Under a new video board a lone event staffer stands near the entrance to the pagoda during the second day of practice for the 104th Indianapolis 500 at Indianapolis Motor Speedway on Thursday, Aug. 13, 2020.
Under a new video board a lone event staffer stands near the entrance to the pagoda during the second day of practice for the 104th Indianapolis 500 at Indianapolis Motor Speedway on Thursday, Aug. 13, 2020.

The pair’s other major cornerstone project, IMS’s Smart Venue technology, will continue to see updates in 2023 and beyond after first rolling out in 2022 as the track welcomed back 325,000 fans. Last year on the IMS app, fans making decisions on where to enter the track could see each gate with different live color designations – green, yellow and red – to showcase which ones would allow the smoothest ingress and egress experience.

As Miles explained Monday, IMS plans to roll that technology into a select number of the track’s concession stands this May – closer to six than 60, he said – where fans can monitor general congestion points from their seats before they get up and head to get a beer or a hot dog. Alongside that, he expects the ingress and egress portions of the app to give fans exact wait times this May – a technology that, ideally in a few years, could be rolled out to each of IMS’s more than 60 concession stands too.

“What is the best way to get into the track? What is the fastest line? At some point, can we do online ordering? Where’s the bathroom with the shortest line?” said Pryor, rattling off future uses of the technology for IMS. “Those are the aspects of that smart entertainment platform that we want to build on.”

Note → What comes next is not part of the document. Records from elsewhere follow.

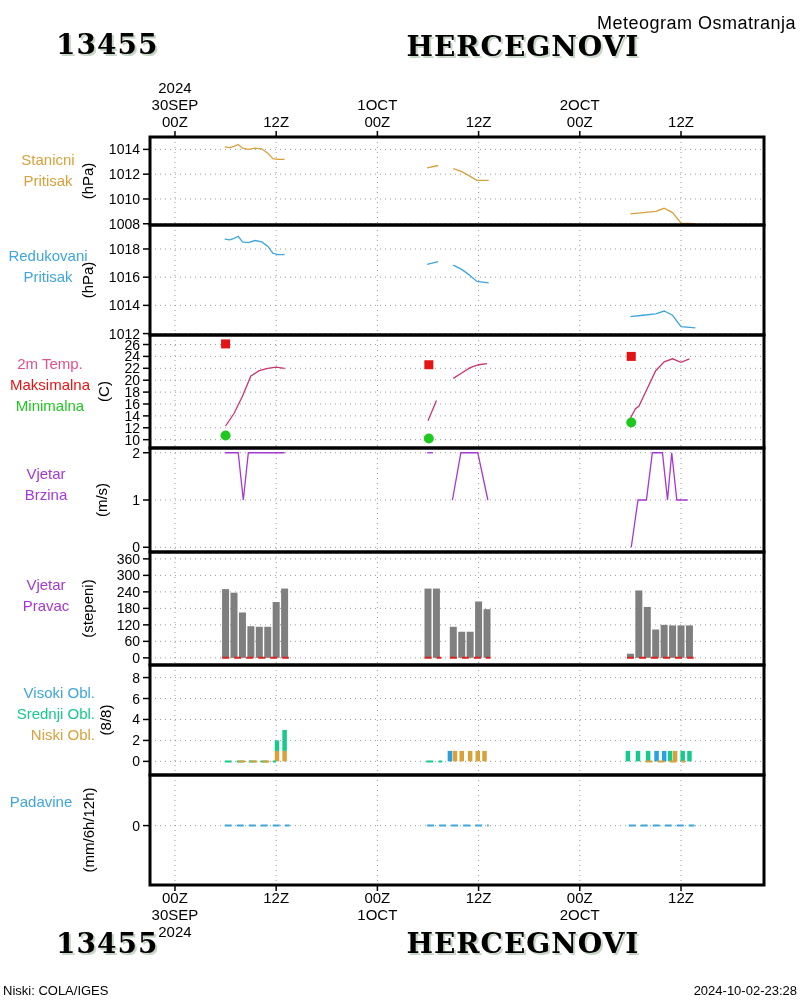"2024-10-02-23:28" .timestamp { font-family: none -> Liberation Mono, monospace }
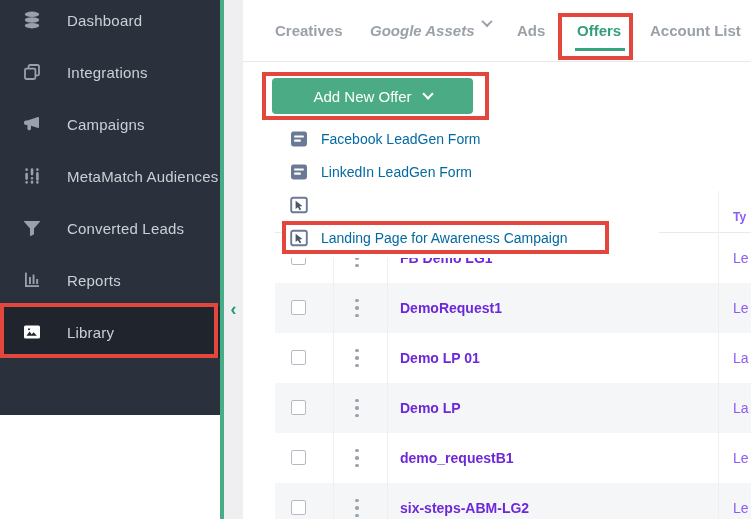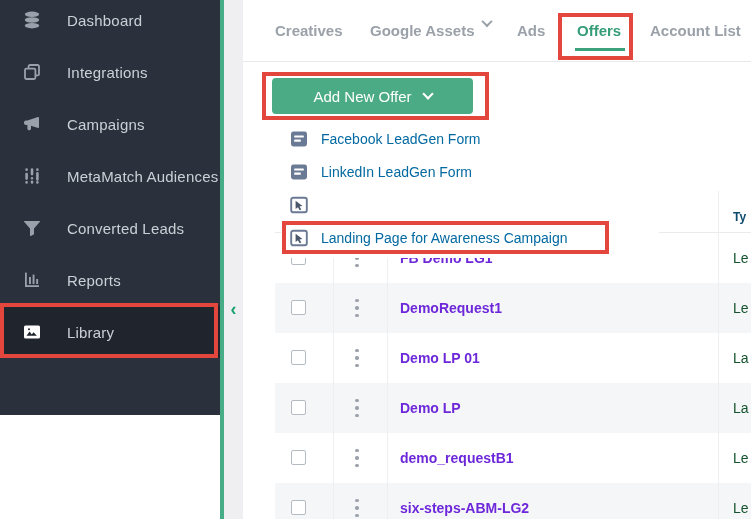"Google Assets" .tab:nth-child(2) { font-style: none -> italic }
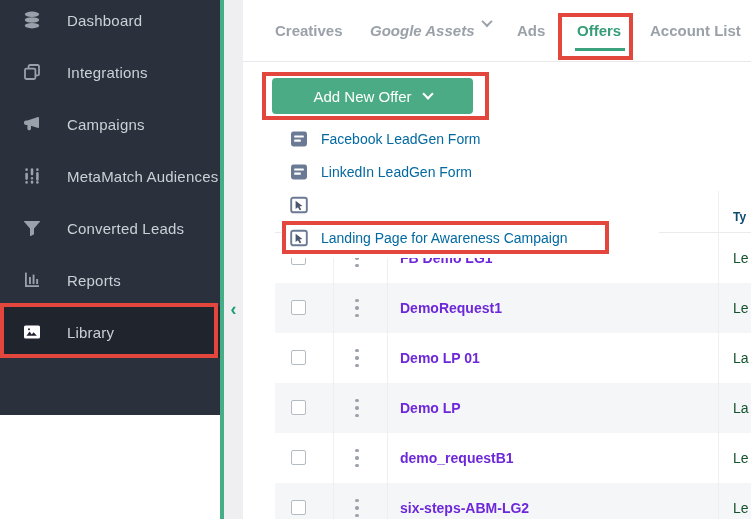"Ty" .type-header { color: #0c4a6e -> #8b5cf6 }
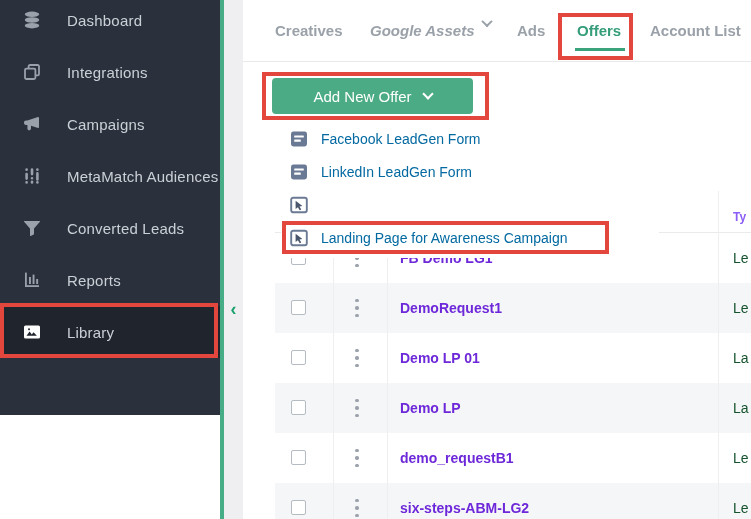"Le" .row-type { color: #14532d -> #8b5cf6 }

Fans move about Pagoda Plaza on Sunday, May 29, 2022, ahead of the 106th running of the Indianapolis 500 at Indianapolis Motor Speedway
Fans move about Pagoda Plaza on Sunday, May 29, 2022, ahead of the 106th running of the Indianapolis 500 at Indianapolis Motor Speedway

And it’s in that same vein why Pryor feels NTT is at home in its role within the IndyCar ecosystem. Twice during Monday’s call, he referenced Firestone’s ‘green’ alternate tire – made from the more sustainable guayule desert shrub – as a way in which he sees the series’ partners inventing next-level technology to test out in the sport that one day could be in everyday use by the average consumer. NTT alone spends $3.5 billion in research and development, he said, and he estimated that IndyCar’s highest-level partners (including Shell and Bridgestone) together top more than $10 billion in that department together.

“I’ve been in these meetings with the leadership of NTT, Shell, Bridgestone and Penske Corp., and it’s magical to see,” Miles said. “Bridgestone will say, ‘We see these tires as a service. We don’t want you to just go buy a tire for your car or truck. It’s going to be a ‘smart’ tire, and we’ve got to figure out how to develop that to serve our customers.

“And oh by the way, Roger has a pretty significant fleet of trucks. If you wanted a lab to work on the development of something, you have it. These are hugely important companies that all the time are finding ways to do business together – on things we’re not even reading about yet. It’s really exciting for us, IndyCar and IMS, to have a role in that sort of future thinking. It’s gratifying.”